* Aim of the task *
Reproduce the lines of the material word for word, starting with the line that contains "What is the largest slice in the pie chart?" and continuing through the end of the material. Leave the pictures out of your answer.

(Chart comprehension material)
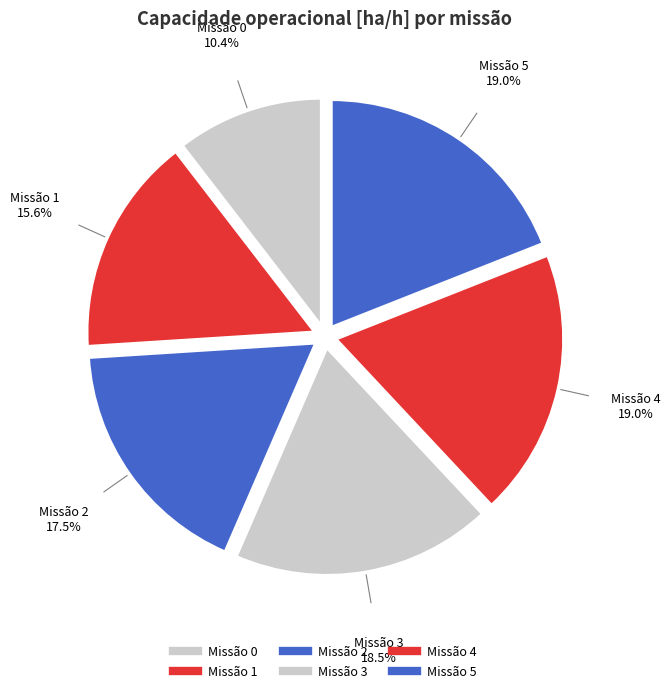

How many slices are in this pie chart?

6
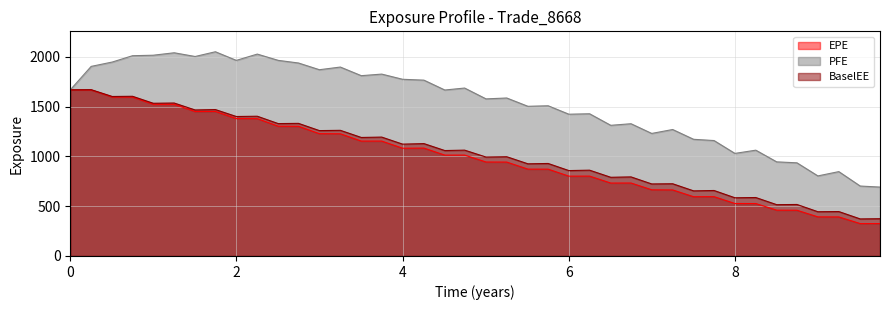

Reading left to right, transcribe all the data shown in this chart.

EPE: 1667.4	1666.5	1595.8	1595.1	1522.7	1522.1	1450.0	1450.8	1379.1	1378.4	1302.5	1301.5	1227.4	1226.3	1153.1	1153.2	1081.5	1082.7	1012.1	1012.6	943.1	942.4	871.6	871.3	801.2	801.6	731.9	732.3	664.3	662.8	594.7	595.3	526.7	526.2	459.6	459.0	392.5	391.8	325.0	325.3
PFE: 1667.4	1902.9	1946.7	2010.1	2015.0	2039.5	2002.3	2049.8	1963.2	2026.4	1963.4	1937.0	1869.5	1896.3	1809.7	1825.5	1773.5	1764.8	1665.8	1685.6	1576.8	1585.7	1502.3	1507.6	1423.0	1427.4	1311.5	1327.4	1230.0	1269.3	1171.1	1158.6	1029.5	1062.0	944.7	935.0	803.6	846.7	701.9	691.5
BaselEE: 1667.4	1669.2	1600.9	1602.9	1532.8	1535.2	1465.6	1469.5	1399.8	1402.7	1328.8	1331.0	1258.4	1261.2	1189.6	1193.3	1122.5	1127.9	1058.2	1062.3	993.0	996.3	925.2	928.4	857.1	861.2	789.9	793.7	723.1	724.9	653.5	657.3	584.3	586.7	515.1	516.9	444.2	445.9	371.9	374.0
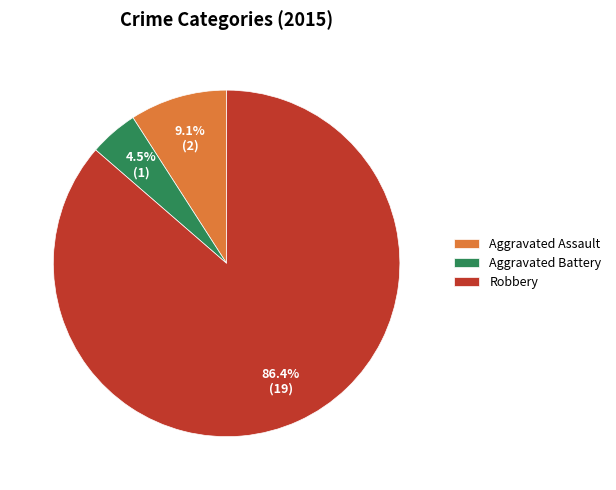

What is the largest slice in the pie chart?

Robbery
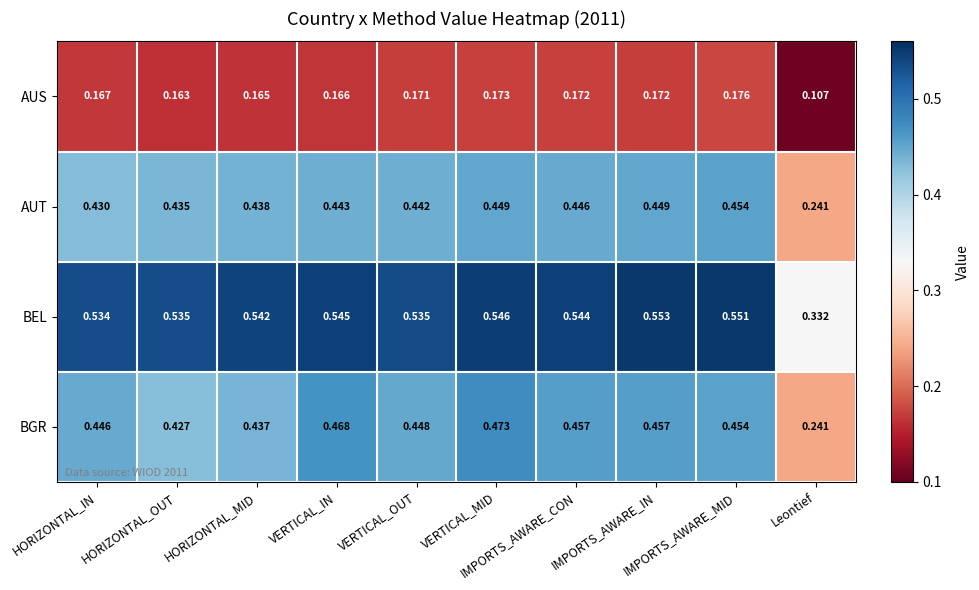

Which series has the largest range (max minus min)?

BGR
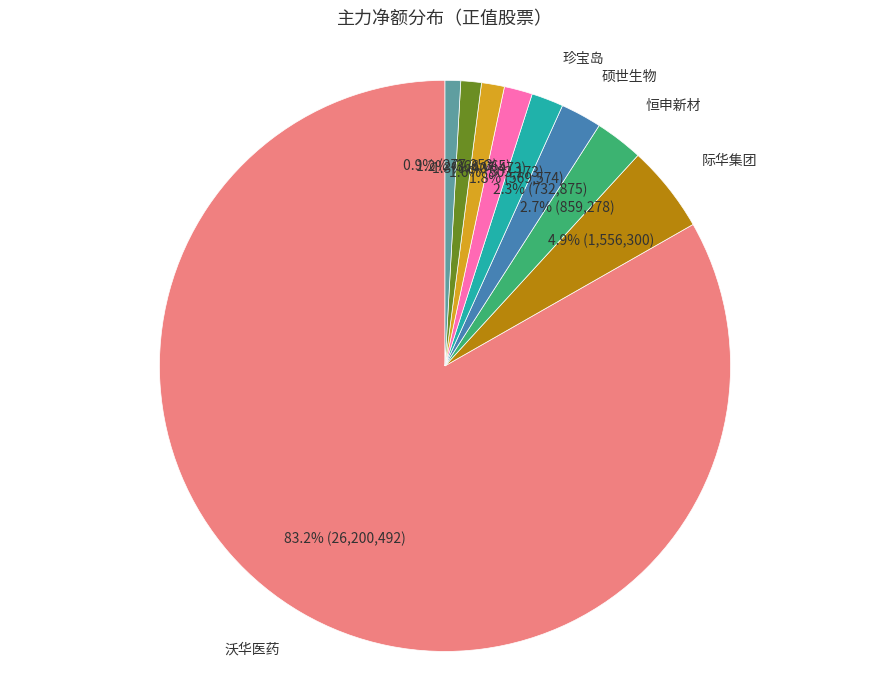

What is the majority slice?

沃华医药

* Task answer *
What is the largest slice in the pie chart?

Robbery

Which series has the largest range (max minus min)?

BGR

What is the majority slice?

沃华医药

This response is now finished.